## Exercise directions
Go through the records and show each line where the word "images" occurs.

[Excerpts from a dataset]
++++++

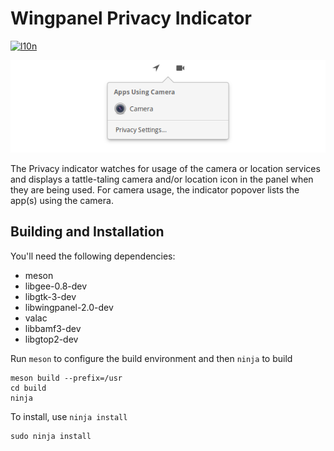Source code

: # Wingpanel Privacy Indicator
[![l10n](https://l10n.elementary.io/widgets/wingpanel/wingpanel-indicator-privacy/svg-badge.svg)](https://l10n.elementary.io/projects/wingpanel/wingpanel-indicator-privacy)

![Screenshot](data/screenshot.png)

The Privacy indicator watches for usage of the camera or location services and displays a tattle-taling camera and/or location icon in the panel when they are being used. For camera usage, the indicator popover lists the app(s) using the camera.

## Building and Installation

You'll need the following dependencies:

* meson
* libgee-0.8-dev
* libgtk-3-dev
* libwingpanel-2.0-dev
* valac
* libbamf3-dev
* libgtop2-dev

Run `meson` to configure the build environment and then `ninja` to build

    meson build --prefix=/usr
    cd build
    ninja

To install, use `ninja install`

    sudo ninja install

++++++

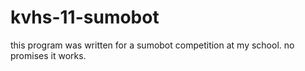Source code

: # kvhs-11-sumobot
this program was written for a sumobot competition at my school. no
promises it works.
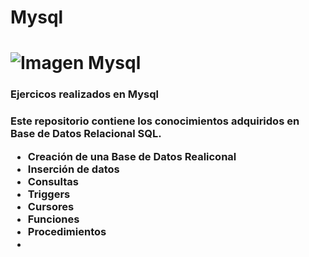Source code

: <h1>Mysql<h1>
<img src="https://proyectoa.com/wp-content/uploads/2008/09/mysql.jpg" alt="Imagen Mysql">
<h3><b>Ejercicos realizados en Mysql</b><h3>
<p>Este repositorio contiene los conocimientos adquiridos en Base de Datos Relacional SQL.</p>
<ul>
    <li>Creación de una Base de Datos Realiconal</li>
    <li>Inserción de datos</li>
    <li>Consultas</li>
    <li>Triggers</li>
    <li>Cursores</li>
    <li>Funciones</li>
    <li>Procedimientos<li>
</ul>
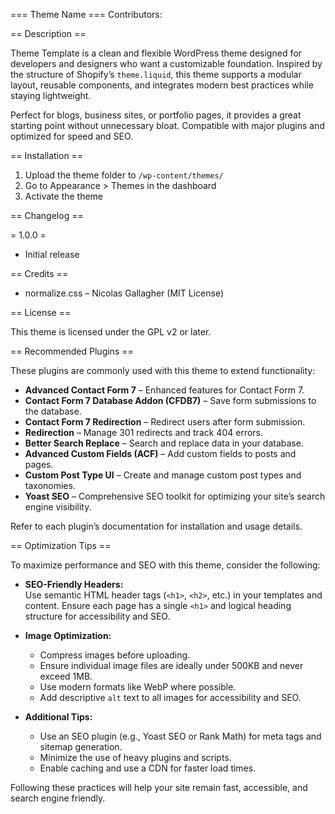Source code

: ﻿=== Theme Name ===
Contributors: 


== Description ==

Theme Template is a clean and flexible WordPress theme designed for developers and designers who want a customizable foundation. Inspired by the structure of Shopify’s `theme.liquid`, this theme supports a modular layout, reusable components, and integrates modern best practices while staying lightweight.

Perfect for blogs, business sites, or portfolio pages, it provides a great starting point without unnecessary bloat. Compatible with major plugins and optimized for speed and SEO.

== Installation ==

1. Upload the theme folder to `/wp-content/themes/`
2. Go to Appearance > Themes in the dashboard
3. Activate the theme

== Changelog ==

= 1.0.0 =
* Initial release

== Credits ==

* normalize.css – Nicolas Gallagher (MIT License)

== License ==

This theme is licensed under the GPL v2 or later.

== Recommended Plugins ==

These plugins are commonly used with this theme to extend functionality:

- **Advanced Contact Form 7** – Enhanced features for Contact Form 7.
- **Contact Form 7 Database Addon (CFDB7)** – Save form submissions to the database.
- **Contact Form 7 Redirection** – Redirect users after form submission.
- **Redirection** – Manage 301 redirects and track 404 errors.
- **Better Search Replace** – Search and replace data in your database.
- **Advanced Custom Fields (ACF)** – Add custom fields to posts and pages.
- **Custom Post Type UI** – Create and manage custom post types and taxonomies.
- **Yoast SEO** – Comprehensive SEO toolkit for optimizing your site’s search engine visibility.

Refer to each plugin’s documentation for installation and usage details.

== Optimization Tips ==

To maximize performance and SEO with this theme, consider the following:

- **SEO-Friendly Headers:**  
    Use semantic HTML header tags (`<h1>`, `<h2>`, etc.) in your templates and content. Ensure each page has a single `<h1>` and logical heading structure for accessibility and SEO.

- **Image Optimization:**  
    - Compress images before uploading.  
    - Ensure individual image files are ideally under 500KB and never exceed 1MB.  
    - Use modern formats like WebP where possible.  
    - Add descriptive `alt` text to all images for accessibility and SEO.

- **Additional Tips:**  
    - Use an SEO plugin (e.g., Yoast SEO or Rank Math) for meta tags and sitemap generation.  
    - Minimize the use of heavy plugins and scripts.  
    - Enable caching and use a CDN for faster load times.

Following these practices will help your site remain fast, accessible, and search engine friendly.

++++++

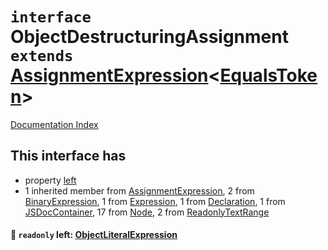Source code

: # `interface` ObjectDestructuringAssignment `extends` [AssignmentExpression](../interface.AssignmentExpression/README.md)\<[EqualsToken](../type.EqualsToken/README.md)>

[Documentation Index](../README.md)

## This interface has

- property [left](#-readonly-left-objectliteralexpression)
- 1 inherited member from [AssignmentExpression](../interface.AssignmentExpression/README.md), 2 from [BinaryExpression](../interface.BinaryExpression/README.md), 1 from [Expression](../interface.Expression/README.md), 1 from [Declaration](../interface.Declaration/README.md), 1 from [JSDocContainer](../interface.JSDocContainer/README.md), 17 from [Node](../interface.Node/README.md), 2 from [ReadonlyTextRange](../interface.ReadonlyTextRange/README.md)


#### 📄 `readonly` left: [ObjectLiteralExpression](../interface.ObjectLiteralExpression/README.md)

++++++

## Finished exercise
    - Compress images before uploading.  
    - Add descriptive `alt` text to all images for accessibility and SEO.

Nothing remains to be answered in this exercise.